The family offered to donate to the government a valuable piece of property with less marine life just a short distance away from the old shipyard, Bridgeport, as an alternative landing site in Samal Island.

However, this offer remains unaccepted up to this time.

The family stated that Bridgeport was notably recommended by the Japan International Cooperation Agency (JICA) as the preferred landing site in Samal as the bridge will be shorter, cheaper, and will spare rich marine
life from destruction.

“Hence, it can be surmised that the DENR was deprived of the opportunity to inform itself of other alignments with less environmental impacts, including the JICA-recommended alignment, before the Environmental Compliance Certificate (ECC) for the bridge was granted,” it said.

The family also noted that there were procedural lapses in the issuance of the required ECC, which was issued without a prior Protected Area Management Board (PAMB) clearance which is an essential requirement.

The entire Samal Island is a protected area, it being classified as a Mangrove Swamp Forest Reserve under Proclamation No. 2152, s. 1981, which became an initial component of the National Integrated Protected Areas System or NIPAS.

Its boundary has not been modified by an act of Congress to date.

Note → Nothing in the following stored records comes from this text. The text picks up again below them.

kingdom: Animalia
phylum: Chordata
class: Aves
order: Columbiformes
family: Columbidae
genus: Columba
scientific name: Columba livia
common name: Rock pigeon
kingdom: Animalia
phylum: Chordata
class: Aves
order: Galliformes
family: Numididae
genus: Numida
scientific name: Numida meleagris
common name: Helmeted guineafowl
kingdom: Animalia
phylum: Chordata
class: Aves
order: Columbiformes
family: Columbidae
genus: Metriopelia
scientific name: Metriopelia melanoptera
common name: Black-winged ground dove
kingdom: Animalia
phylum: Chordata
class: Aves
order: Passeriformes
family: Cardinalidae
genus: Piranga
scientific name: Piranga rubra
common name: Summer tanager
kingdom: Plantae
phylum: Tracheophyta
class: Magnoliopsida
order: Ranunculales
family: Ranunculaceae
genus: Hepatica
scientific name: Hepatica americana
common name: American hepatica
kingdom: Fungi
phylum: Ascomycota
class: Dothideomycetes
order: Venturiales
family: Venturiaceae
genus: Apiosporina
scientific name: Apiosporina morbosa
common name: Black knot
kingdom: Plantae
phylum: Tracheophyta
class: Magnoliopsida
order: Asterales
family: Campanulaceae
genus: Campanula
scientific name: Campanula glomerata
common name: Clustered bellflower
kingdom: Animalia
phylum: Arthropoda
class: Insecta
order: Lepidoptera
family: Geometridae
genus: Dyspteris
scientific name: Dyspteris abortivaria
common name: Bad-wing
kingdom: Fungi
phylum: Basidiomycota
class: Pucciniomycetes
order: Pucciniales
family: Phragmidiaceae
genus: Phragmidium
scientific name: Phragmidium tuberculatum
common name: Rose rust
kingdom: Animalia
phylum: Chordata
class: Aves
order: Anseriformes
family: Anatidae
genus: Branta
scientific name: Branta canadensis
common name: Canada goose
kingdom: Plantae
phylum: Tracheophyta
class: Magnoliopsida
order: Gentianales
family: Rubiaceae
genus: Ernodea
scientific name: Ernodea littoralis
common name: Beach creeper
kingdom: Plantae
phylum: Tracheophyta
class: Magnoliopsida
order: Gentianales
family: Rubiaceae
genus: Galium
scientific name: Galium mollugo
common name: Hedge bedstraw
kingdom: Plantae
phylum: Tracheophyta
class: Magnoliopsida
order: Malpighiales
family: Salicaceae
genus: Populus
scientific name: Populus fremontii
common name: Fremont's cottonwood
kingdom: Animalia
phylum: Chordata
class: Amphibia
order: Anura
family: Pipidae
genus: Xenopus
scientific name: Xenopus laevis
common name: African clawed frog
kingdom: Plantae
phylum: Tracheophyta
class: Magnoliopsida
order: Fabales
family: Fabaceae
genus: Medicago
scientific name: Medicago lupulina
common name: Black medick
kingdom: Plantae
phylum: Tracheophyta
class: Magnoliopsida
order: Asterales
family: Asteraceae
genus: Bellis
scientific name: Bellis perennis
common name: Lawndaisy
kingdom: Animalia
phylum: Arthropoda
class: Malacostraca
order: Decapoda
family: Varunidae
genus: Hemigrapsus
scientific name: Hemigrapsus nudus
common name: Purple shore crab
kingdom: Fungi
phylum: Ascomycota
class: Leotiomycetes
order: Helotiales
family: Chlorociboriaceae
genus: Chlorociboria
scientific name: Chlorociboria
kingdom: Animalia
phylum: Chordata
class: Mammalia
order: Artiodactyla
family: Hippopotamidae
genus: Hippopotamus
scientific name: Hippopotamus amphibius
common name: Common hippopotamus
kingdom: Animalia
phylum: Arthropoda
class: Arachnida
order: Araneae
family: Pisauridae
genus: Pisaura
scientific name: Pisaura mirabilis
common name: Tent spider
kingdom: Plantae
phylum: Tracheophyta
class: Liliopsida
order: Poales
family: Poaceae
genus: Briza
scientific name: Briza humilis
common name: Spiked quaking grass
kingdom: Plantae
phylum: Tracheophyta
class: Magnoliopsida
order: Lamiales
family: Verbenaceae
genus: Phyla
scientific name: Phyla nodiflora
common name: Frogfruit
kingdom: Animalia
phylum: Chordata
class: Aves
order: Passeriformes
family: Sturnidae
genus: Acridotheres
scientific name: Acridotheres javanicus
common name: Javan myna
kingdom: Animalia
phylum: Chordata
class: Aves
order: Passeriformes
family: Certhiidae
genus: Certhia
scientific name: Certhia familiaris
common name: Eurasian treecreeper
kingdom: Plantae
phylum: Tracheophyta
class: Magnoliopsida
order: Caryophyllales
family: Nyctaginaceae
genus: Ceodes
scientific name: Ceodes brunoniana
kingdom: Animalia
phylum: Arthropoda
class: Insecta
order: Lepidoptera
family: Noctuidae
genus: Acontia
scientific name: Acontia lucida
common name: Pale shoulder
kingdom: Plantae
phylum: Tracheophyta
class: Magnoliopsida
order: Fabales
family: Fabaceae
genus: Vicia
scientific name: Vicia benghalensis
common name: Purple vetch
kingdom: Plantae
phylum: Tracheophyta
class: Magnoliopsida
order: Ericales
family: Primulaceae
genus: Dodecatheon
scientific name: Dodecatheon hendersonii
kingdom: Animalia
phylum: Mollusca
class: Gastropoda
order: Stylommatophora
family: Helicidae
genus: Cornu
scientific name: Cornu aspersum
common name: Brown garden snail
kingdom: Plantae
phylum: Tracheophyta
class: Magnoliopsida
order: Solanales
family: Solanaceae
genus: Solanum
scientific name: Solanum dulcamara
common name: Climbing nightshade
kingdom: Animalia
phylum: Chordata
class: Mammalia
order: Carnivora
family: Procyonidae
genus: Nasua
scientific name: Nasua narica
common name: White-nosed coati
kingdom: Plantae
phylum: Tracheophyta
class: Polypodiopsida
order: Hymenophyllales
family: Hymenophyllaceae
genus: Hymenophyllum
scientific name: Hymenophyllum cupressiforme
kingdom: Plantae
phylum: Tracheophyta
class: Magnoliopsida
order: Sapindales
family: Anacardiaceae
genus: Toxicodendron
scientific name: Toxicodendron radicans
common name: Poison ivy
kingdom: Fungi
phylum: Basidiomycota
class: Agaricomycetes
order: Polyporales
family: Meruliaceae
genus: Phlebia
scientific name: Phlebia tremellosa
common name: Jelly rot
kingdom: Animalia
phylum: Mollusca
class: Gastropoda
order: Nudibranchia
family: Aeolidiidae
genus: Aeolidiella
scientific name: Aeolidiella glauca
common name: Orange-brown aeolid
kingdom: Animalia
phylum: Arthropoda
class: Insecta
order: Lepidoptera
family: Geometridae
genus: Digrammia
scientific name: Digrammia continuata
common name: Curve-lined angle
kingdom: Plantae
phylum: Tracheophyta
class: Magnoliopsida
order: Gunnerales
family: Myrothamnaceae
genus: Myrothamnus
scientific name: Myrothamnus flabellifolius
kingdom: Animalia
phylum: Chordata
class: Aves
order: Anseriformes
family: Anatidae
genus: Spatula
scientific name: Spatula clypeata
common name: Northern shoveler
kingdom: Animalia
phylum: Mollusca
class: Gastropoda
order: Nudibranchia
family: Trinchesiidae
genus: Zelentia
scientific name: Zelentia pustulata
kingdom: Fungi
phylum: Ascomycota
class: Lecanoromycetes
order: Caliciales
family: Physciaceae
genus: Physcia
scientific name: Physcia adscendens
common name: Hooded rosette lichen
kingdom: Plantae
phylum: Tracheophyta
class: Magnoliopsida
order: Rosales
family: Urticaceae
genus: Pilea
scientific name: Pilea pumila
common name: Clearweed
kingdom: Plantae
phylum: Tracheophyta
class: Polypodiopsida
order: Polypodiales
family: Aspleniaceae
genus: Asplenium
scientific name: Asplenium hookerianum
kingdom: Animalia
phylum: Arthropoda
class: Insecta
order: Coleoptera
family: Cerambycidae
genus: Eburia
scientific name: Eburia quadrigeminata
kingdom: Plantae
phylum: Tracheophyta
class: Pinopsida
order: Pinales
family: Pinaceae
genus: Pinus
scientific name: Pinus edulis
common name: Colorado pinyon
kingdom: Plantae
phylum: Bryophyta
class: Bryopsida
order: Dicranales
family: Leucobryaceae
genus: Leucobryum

“Therefore, it is misleading to state that the landing site in Samal Island is outside the declared protected area. A valid PAMB Clearance therefore is essential before an ECC could be issued. While the airport height limits and navigation channel requirements have been raised as a concern, we trust that engineering solutions are available to address the same, with the end view of implementing a cost-efficient and environmentally sustainable bridge project” it said.